Marshall Islands records first coronavirus cases on US military base

James Crump
·2-min read
Kwajalein Atoll, part of the Republic of the Marshall Islands ((WorldMaverik - YouTube))
Kwajalein Atoll, part of the Republic of the Marshall Islands ((WorldMaverik - YouTube))

Two workers at a US military base on the Marshall Islands have tested positive for Covid-19.

The Office of the Chief Secretary announced on Wednesday that two workers at a US military base on Kwajalein Atoll tested positive for Covid-19 after arriving from Hawaii on Tuesday.

Prior to Tuesday’s announcement, the remote Pacific archipelago had been one of the only places in the world yet to record a coronavirus case.

A woman, 35, and a man, 46, flew to Kwajalein Atoll via a military plane from Honolulu on Tuesday, and immediately isolated away from the local community, according to BBC News.

Authorities confirmed that the pair were “strictly border cases” and were in “quarantine” with asymptomatic symptoms. They did not come into contact with anyone from the local community.

The Marshall Islands, alongside a majority of island nations in the pacific, closed its borders in March due to fears its healthcare system could not cope with a large outbreak of Covid-19.

However, the country eased coronavirus restrictions in June and reopened its borders for military base personnel.

The Islands put in place a three week quarantine rule and implemented several safety measures to avoid contact with the community.

The Office of the Chief Secretary urged residents to “remain vigilant” and continue with coronavirus measures, but confirmed that a lockdown will not be ordered.
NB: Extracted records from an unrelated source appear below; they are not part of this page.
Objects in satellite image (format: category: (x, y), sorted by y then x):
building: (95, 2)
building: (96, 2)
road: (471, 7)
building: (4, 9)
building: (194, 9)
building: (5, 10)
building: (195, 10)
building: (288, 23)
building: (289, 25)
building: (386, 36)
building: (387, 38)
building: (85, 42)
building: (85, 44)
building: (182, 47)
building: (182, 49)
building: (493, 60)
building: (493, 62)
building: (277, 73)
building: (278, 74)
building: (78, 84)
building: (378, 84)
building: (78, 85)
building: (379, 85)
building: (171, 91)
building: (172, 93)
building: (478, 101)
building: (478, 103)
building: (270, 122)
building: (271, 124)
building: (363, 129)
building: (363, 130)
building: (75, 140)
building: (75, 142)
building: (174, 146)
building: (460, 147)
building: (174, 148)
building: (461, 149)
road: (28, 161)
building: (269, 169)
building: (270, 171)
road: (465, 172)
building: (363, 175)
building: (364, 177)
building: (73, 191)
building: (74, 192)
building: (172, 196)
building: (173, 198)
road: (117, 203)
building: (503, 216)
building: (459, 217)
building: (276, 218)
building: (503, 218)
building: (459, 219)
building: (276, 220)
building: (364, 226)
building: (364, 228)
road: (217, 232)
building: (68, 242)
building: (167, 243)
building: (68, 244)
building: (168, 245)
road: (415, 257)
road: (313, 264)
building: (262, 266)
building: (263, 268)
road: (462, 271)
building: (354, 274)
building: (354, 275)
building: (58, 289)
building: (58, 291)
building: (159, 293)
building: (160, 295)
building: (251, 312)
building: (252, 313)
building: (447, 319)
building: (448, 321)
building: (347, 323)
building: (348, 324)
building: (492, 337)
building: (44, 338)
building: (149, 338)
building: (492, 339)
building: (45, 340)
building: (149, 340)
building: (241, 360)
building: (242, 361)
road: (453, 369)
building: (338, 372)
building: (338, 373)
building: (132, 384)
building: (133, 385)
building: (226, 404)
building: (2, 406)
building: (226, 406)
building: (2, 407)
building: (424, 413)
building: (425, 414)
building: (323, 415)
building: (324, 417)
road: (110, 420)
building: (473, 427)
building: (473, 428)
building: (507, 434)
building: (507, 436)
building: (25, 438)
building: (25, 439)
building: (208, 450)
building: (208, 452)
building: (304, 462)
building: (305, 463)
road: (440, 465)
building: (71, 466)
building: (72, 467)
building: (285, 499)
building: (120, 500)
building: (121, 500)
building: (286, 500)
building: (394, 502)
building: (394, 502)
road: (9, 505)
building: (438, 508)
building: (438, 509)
The Marshall Islands, which has a population of around 58,000 people, consists of a sprawling chain of volcanic islands and coral atolls that are located in the central Pacific Ocean.

The country is a self-governing nation, but maintains a close military relationship with the US, under the Compact of Free Association.

The BBC reported that other island nations, including Samoa, Tonga, Tuvalu, Vanuatu and Micronesia are still all yet to record their first Covid-19 cases.